Image comparison data:
-*-*-

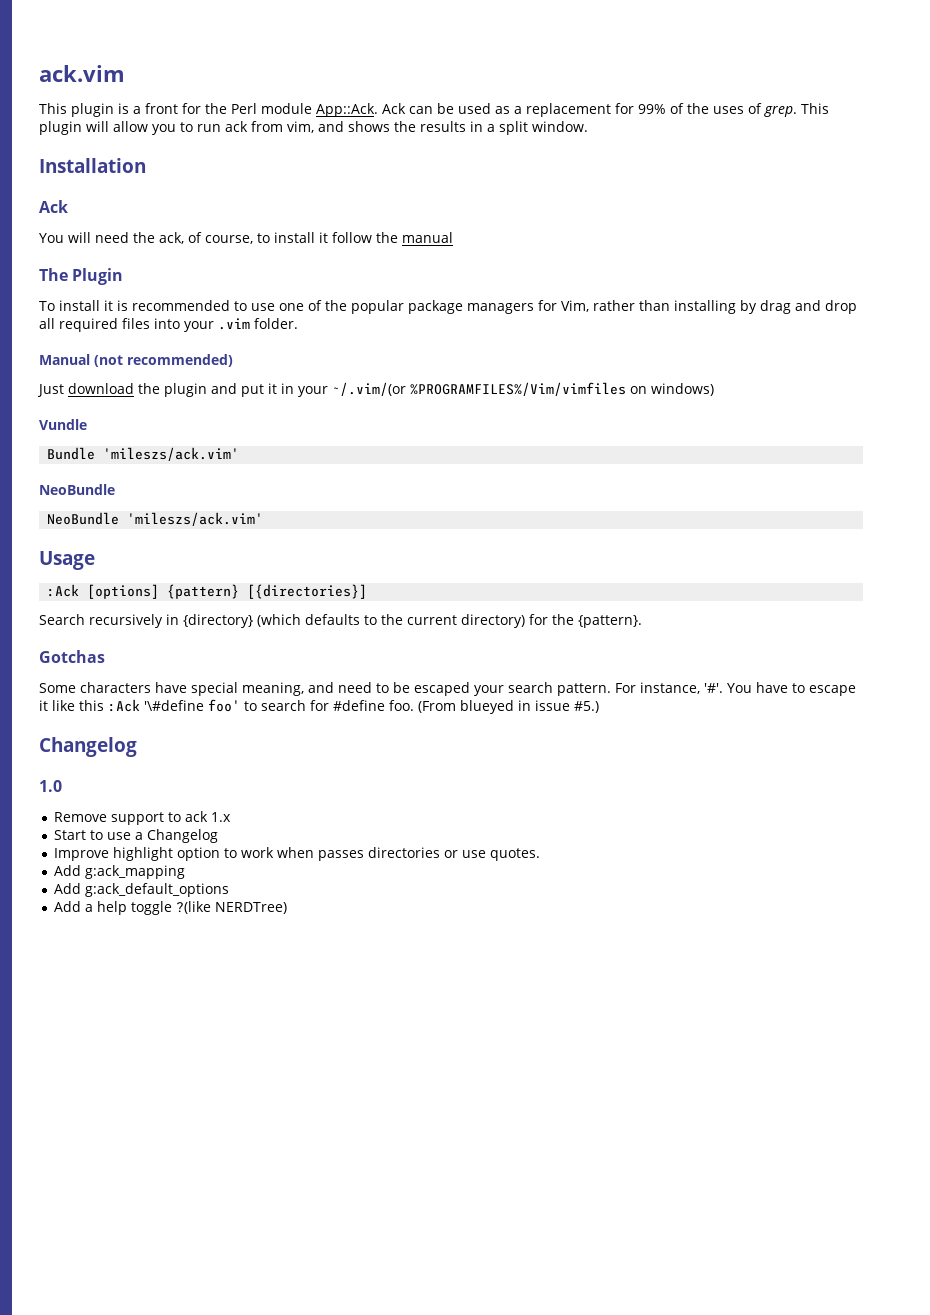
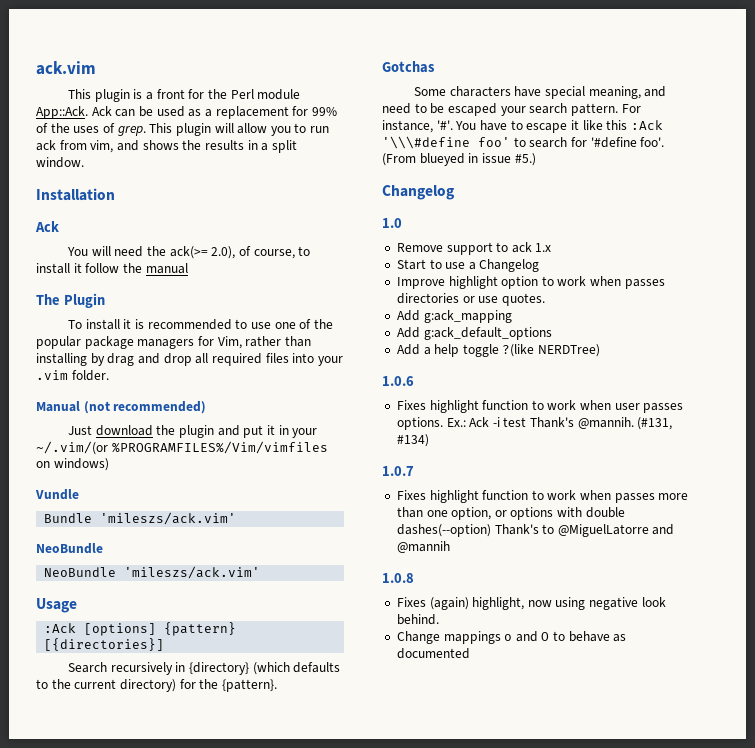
[159,232,184,244] ack, -> [169,246,236,259] ack(>= 2.0),
[144,700,204,711] '\#define -> [382,136,470,149] '\\\#define
[333,700,414,711] #define foo. -> [590,137,665,148] '#define foo'.
(288, 908) none -> [382,376,414,386] [396,400,684,413] [396,417,673,430] [396,434,429,447] [382,466,414,476] [396,490,689,503] [396,507,625,520] [396,524,675,537] [396,541,450,553] [382,573,414,583] [396,597,666,610] [396,614,439,625] [396,631,627,644] [396,648,470,659] // 1.0.6 // Fixes highlight function to work when user passes options. Ex.: Ack -i test Thank's @mannih. (#131, #134) // 1.0.7 // Fixes highlight function to work when passes more than one option, or options with double dashes(--option) Thank's to @MiguelLatorre and @mannih // 1.0.8 // Fixes (again) highlight, now using negative look behind. // Change mappings o and O to behave as documented

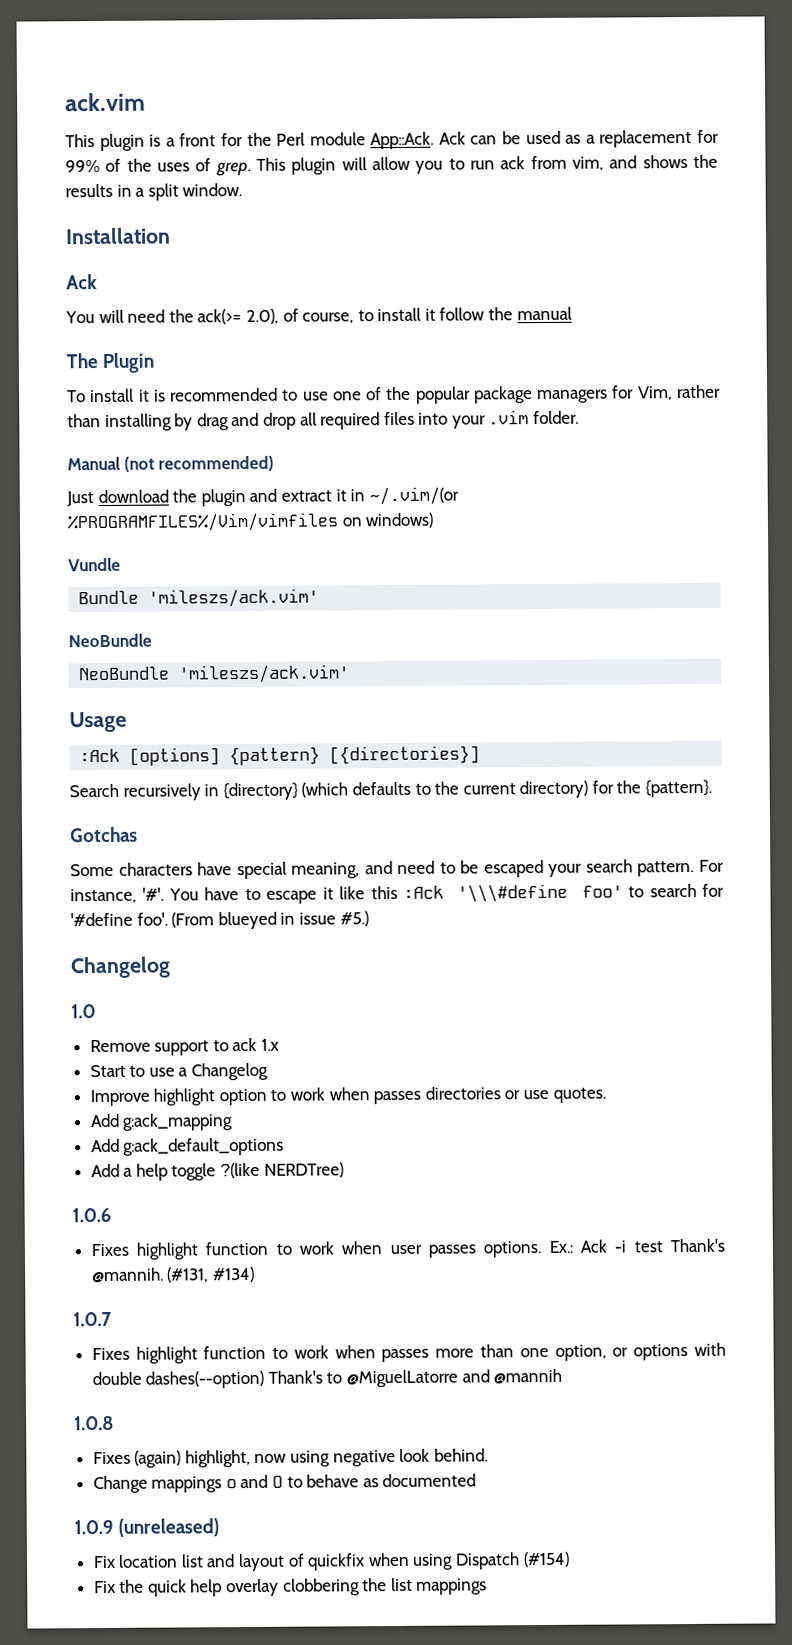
[243,425,264,438] put -> [280,490,332,502] extract
[292,428,318,438] your -> (366, 495) none
(470, 653) none -> [74,1518,220,1537] [92,1551,570,1572] [93,1577,488,1597] // 1.0.9 (unreleased) // Fix location list and layout of quickfix when using Dispatch (#154) // Fix the quick help overlay clobbering the list mappings

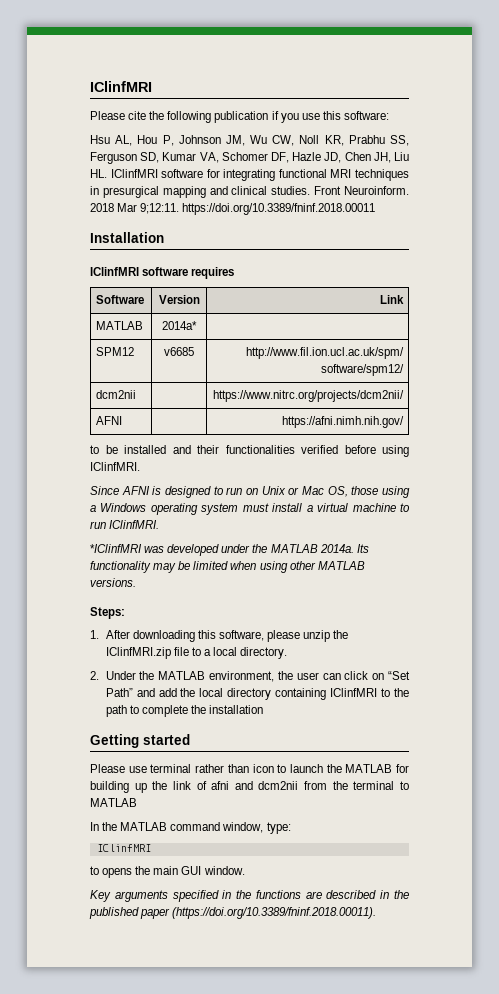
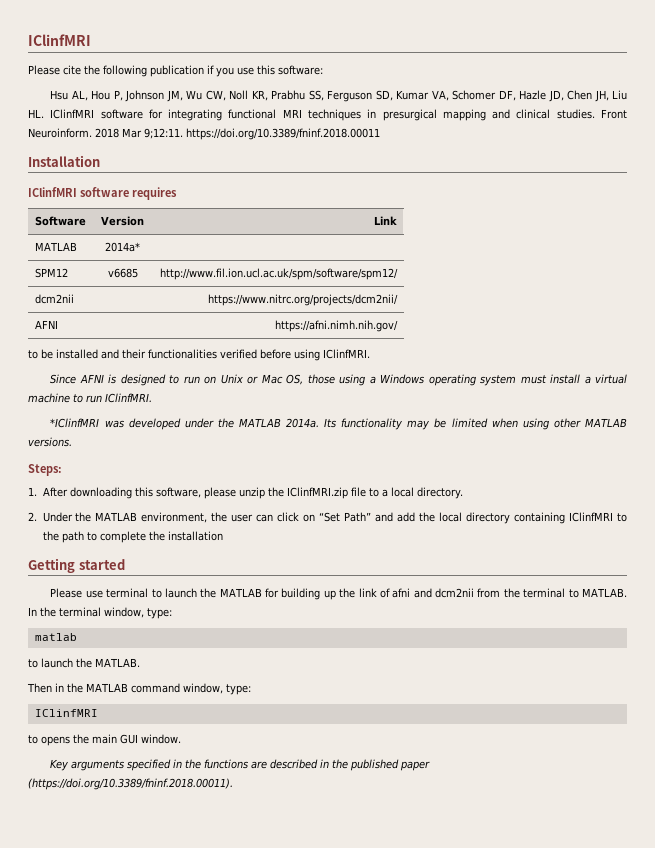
[195,764,274,773] rather than icon -> (149, 593) none
[90,798,137,807] [90,822,99,831] MATLAB // In -> [582,588,628,597] [28,607,172,619] [34,633,77,641] [28,658,140,668] [27,683,64,693] MATLAB. In the terminal window, type: // matlab // to launch the MATLAB. // Then in

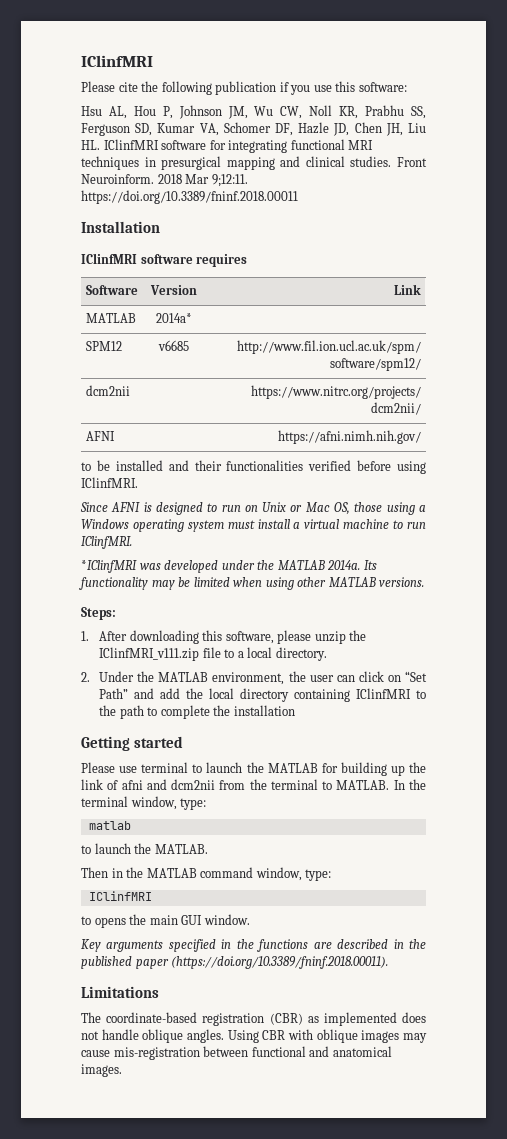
[286,487,348,499] IClinfMRI.zip -> [99,647,200,661] IClinfMRI_v111.zip
(233, 784) none -> [81,986,159,998] [81,1012,426,1026] [81,1029,427,1043] [81,1046,392,1060] [81,1064,122,1077] // Limitations // The coordinate-based registration (CBR) as implemented does not handle oblique angles. Using CBR with oblique images may cause mis-registration between functional and anatomical images.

-*-*-

- _Task requirements_
The result is an exact copy of the lines from the one holding "(470, 653) none" through the final line of the data above, both ends included, minus the pictures.

- _Answer below_
(470, 653) none -> [74,1518,220,1537] [92,1551,570,1572] [93,1577,488,1597] // 1.0.9 (unreleased) // Fix location list and layout of quickfix when using Dispatch (#154) // Fix the quick help overlay clobbering the list mappings

[195,764,274,773] rather than icon -> (149, 593) none
[90,798,137,807] [90,822,99,831] MATLAB // In -> [582,588,628,597] [28,607,172,619] [34,633,77,641] [28,658,140,668] [27,683,64,693] MATLAB. In the terminal window, type: // matlab // to launch the MATLAB. // Then in

[286,487,348,499] IClinfMRI.zip -> [99,647,200,661] IClinfMRI_v111.zip
(233, 784) none -> [81,986,159,998] [81,1012,426,1026] [81,1029,427,1043] [81,1046,392,1060] [81,1064,122,1077] // Limitations // The coordinate-based registration (CBR) as implemented does not handle oblique angles. Using CBR with oblique images may cause mis-registration between functional and anatomical images.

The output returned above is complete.